Below are lines of data, and only some are wanted. Please repeat exactly those from the line that has "right ankle: (508, 496, 41)" through the line that has "left knee: (767, 460, 12)".

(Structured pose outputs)
******************************
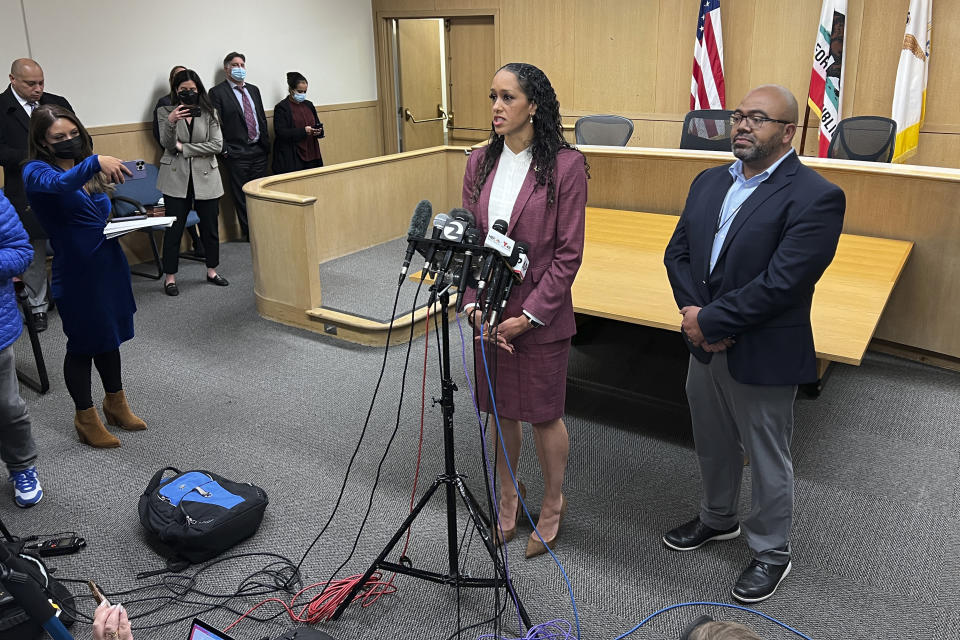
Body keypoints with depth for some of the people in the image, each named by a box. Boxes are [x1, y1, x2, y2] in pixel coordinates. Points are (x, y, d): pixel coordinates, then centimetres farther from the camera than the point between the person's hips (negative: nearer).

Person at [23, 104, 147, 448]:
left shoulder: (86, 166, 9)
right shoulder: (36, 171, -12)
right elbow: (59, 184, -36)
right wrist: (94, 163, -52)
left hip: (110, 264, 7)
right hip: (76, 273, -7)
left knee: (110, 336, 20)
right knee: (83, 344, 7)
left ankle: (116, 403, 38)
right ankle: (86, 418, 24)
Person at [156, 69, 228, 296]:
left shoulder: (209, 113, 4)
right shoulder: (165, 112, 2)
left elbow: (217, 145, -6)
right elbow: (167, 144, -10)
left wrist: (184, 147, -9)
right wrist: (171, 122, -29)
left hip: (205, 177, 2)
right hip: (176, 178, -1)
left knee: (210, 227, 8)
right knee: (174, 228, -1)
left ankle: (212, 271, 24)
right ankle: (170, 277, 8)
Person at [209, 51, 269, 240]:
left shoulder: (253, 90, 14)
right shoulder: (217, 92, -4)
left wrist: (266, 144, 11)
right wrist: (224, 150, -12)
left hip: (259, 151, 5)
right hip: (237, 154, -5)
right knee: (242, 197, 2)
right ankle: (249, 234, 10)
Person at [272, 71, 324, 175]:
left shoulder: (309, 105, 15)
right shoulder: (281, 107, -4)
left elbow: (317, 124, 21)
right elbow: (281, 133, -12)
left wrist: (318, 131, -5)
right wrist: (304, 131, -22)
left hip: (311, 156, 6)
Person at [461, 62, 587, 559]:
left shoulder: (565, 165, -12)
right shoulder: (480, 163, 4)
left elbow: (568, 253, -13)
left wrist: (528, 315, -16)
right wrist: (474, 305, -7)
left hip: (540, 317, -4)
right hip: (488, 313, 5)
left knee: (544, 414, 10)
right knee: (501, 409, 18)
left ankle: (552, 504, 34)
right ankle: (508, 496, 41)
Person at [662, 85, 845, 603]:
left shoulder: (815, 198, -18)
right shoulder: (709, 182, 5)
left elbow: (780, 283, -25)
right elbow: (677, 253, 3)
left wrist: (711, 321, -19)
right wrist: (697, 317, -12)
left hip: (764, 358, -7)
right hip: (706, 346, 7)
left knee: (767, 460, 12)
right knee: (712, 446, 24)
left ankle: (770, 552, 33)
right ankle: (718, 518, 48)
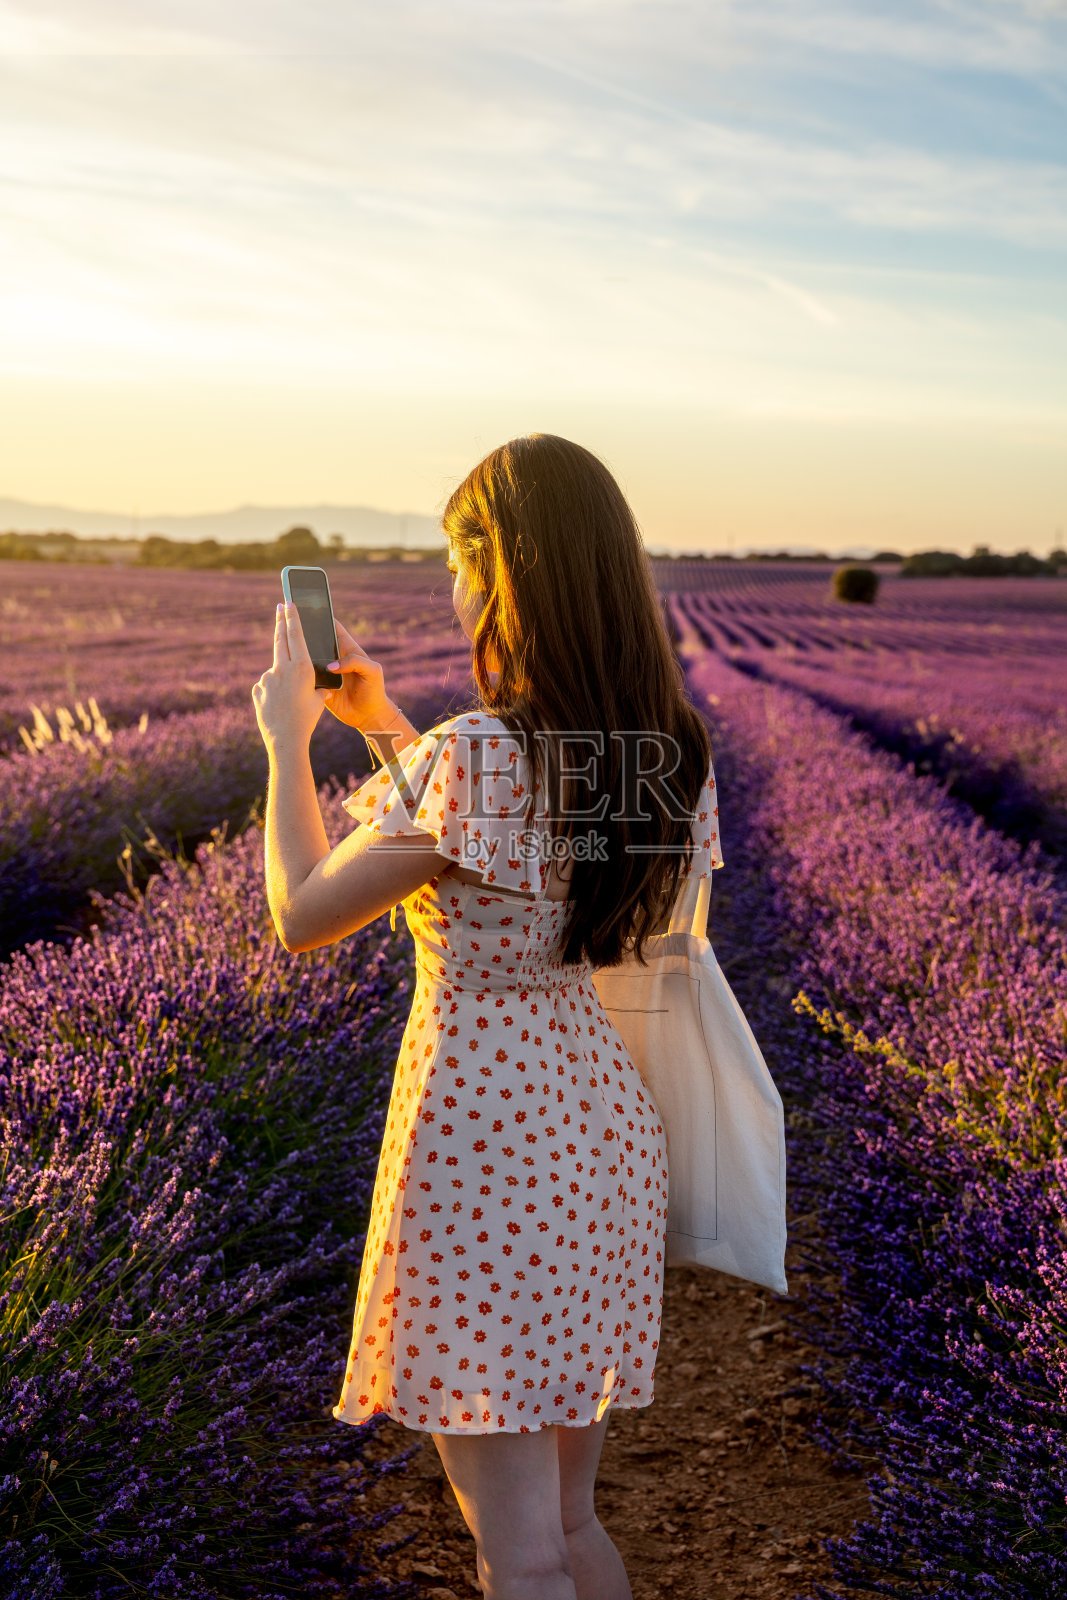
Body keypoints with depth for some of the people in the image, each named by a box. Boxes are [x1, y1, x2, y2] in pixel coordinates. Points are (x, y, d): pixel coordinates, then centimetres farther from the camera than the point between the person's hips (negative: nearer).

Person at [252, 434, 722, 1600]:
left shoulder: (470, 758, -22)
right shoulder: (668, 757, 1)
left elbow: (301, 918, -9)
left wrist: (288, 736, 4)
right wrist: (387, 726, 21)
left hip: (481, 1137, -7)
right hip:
******************************
- _Response box_
right ankle: (508, 496, 41)
Person at [662, 85, 845, 603]:
left shoulder: (815, 198, -18)
right shoulder: (709, 182, 5)
left elbow: (780, 283, -25)
right elbow: (677, 253, 3)
left wrist: (711, 321, -19)
right wrist: (697, 317, -12)
left hip: (764, 358, -7)
right hip: (706, 346, 7)
left knee: (767, 460, 12)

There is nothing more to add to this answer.